Respondents identify local economic conditions and local development approvals processes as the most important of these factors. The most significant qualitative change since March is that respondents now expect conditions in their local economy to be slightly worse over the next 12 months instead of the slight improvement respondents expected in March. This aligns with their more pessimistic outlook on rents and occupancy rates. Although expectations for other conditions shifted slightly, the outlook for development approvals processes, interest rates, and government regulations are qualitatively similar to those in March: a generally negative outlook for government regulations and approvals processes, and a positive outlook for interest rates.

Differences Between Developers and Non-Developers

Three statistically significant differences emerged when comparing the responses of developers and building owners to non-developers (see Table 2). Developers and owners are less pessimistic than other respondents about future face rents, effective rents, and first-year cap rates. This suggests that developers may be more willing to engage in new development or building acquisitions than the sentiment index would otherwise indicate. However, this difference in expectations also suggests that other market participants, such as lenders, investors and brokers, are likely to adhere to more conservative property valuations.

Table 2

Direct From Survey Participants

“Industrial and multifamily still seem to be strong in the markets I work in, and we look for that to continue over the next 12 months. Retail, office space and hospitality are where we have concerns for the next 12 months.”

“I primarily handle office and industrial in my market. I believe that industrial will fare well and has been holding steady during this time. Office, however, has been hit hard — tenants vacating, not paying rent, vacancy increasing.”

“Landlords will be aggressive to complete transactions with lower rents and shorter-term deals. They just want to fill the space. Tenants are aggressive on all points of the deal. It seems from national and regional reports and surveys [that] it will be a year before business gets back to what will be the new norm. Even in our Utah bubble, negotiations are aggressive, [and] sublease availability has increased with employees given a choice to work at home or [at the] office.”

“I think we're in about the second inning of the fallout from COVID-19. I see industrial faring well overall, though weighted heavily toward Class A product in infill markets. For most other property types, I would expect sublease space to continue to increase through midyear 2021, and direct vacancy to gradually increase as leases expire and companies downsize in an orderly fashion, probably through 2022. There is going to be a process of deleveraging which should be painful but not as bloody as the Global Financial Crisis, mostly due to high amounts of liquidity in CRE.”
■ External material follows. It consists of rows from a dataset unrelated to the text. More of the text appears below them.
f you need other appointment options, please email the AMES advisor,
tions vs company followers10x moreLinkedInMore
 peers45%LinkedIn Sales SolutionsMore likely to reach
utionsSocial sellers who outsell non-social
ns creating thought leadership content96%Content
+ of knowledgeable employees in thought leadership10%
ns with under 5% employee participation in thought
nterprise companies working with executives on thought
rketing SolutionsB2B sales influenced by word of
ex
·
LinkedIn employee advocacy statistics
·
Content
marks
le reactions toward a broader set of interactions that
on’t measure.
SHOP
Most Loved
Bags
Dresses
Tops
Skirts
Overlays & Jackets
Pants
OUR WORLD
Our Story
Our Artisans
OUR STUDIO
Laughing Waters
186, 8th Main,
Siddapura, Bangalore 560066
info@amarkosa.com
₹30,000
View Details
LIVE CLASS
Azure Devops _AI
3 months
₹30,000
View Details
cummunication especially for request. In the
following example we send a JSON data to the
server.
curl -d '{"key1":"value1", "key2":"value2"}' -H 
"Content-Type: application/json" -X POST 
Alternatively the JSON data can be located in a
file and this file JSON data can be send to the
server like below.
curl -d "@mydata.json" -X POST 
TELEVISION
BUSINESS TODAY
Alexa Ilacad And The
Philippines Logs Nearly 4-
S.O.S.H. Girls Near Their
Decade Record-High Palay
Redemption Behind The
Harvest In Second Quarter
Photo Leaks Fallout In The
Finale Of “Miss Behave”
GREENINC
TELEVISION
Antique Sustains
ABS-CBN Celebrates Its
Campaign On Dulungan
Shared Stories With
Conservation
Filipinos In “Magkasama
“I think the economy has been affected by all the COVID-19 closings and slowdowns, but things are currently being buoyed by federal stimulus. When that ends, I think things will get worse — not bad, just worse — than where we are now, and will eventually bounce back by the middle of the decade.”
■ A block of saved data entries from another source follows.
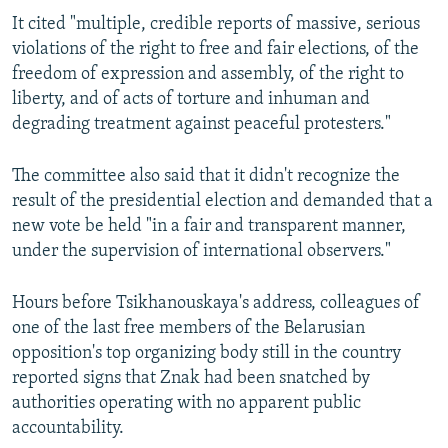
It cited "multiple, credible reports of massive, serious
violations of the right to free and fair elections, of the
freedom of expression and assembly, of the right to
liberty, and of acts of torture and inhuman and
degrading treatment against peaceful protesters."
The committee also said that it didn't recognize the
result of the presidential election and demanded that a
new vote be held "in a fair and transparent manner,
under the supervision of international observers."
Hours before Tsikhanouskaya's address, colleagues of
one of the last free members of the Belarusian
opposition's top organizing body still in the country
reported signs that Znak had been snatched by
authorities operating with no apparent public
accountability.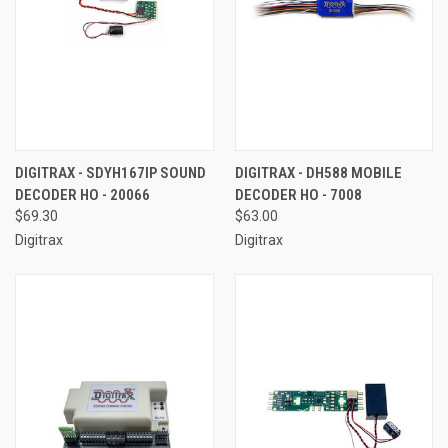
DIGITRAX - SDYH167IP SOUND
DIGITRAX - DH588 MOBILE
DECODER HO - 20066
DECODER HO - 7008
$69.30
$63.00
Digitrax
Digitrax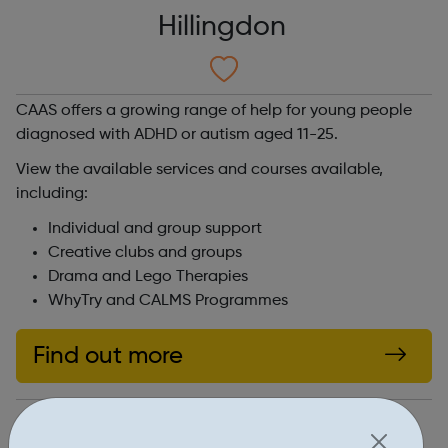
Hillingdon
CAAS offers a growing range of help for young people
diagnosed with ADHD or autism aged 11-25.
View the available services and courses available,
including:
Individual and group support
Creative clubs and groups
Drama and Lego Therapies
WhyTry and CALMS Programmes
Find out more
https://adhdandautism.org/services/youth-11-25/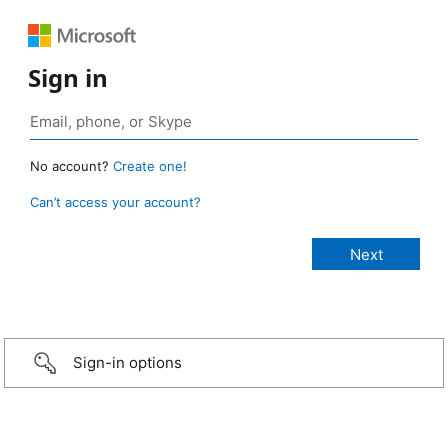
Sign in
No account?
Create one!
Can’t access your account?
Sign-in options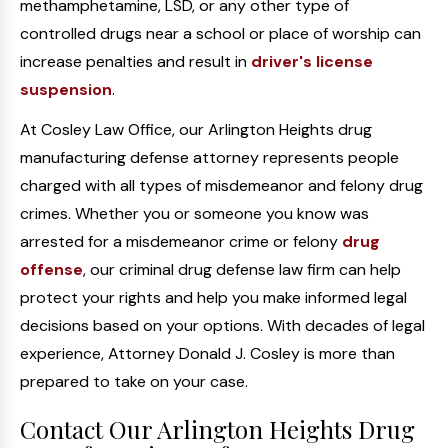
methamphetamine, LSD, or any other type of
controlled drugs near a school or place of worship can
increase penalties and result in
driver's license
suspension
.
At Cosley Law Office, our Arlington Heights drug
manufacturing defense attorney represents people
charged with all types of misdemeanor and felony drug
crimes. Whether you or someone you know was
arrested for a misdemeanor crime or felony
drug
offense
, our criminal drug defense law firm can help
protect your rights and help you make informed legal
decisions based on your options. With decades of legal
experience, Attorney Donald J. Cosley is more than
prepared to take on your case.
Contact Our Arlington Heights Drug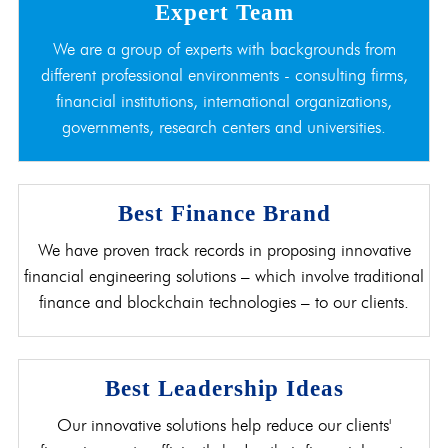
Expert Team
We are a group of experts with backgrounds from
different professional environments - consulting firms,
financial institutions, international organizations,
governments, research centers and universities.
Best Finance Brand
We have proven track records in proposing innovative
financial engineering solutions – which involve traditional
finance and blockchain technologies – to our clients.
Best Leadership Ideas
Our innovative solutions help reduce our clients'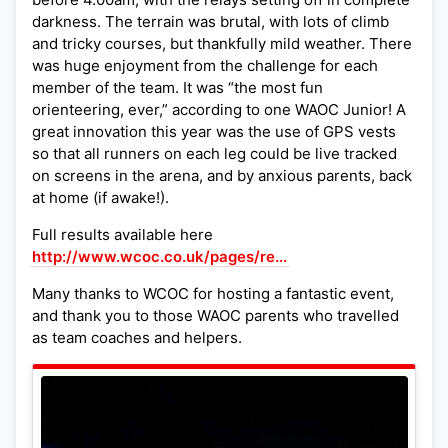
darkness. The terrain was brutal, with lots of climb
and tricky courses, but thankfully mild weather. There
was huge enjoyment from the challenge for each
member of the team. It was “the most fun
orienteering, ever,” according to one WAOC Junior! A
great innovation this year was the use of GPS vests
so that all runners on each leg could be live tracked
on screens in the arena, and by anxious parents, back
at home (if awake!).
Full results available here
http://www.wcoc.co.uk/pages/re...
Many thanks to WCOC for hosting a fantastic event,
and thank you to those WAOC parents who travelled
as team coaches and helpers.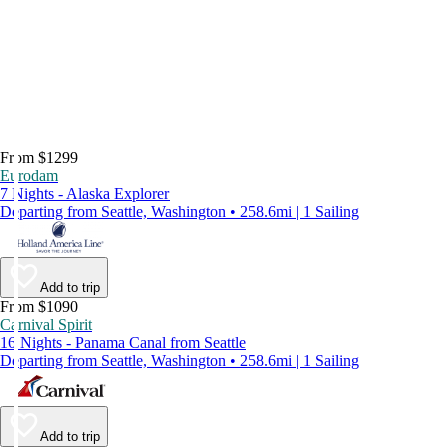
From $1299
Eurodam
7 Nights - Alaska Explorer
Departing from Seattle, Washington • 258.6mi | 1 Sailing
Add to trip
From $1090
Carnival Spirit
16 Nights - Panama Canal from Seattle
Departing from Seattle, Washington • 258.6mi | 1 Sailing
Add to trip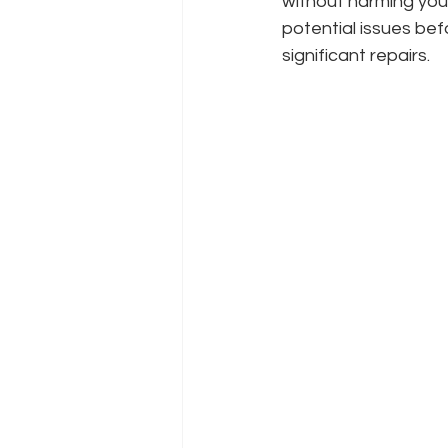
without harming you
potential issues be
significant repairs.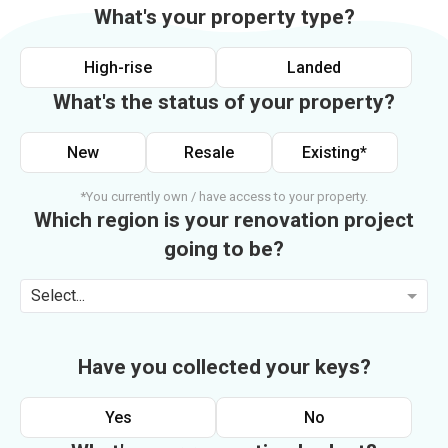
What's your property type?
High-rise
Landed
What's the status of your property?
New
Resale
Existing*
*You currently own / have access to your property.
Which region is your renovation project
going to be?
Select...
Have you collected your keys?
Yes
No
“Capital markets are constantly adjusting to market factors including Treasury rates, local supply and demand, and tenant credit. There is no broad-brush approach to valuation right now. Each market and deal are unique. […] Private capital seems to be the dominant influence right now as investors seek to redeploy equity between asset classes and geographically.”

“I am the CEO of a national commercial and multifamily mortgage banking firm. In order of highest [to lowest] level of distress: hotels, retail, office, multifamily and industrial. Capital is widely available for multifamily and industrial, and that will continue. Markets are healthy, but we anticipate some multifamily distress as unemployment stays high. Capital is less available for the other product types and the underwriting will be more stringent for debt, forcing more [expensive] equity into transactions.”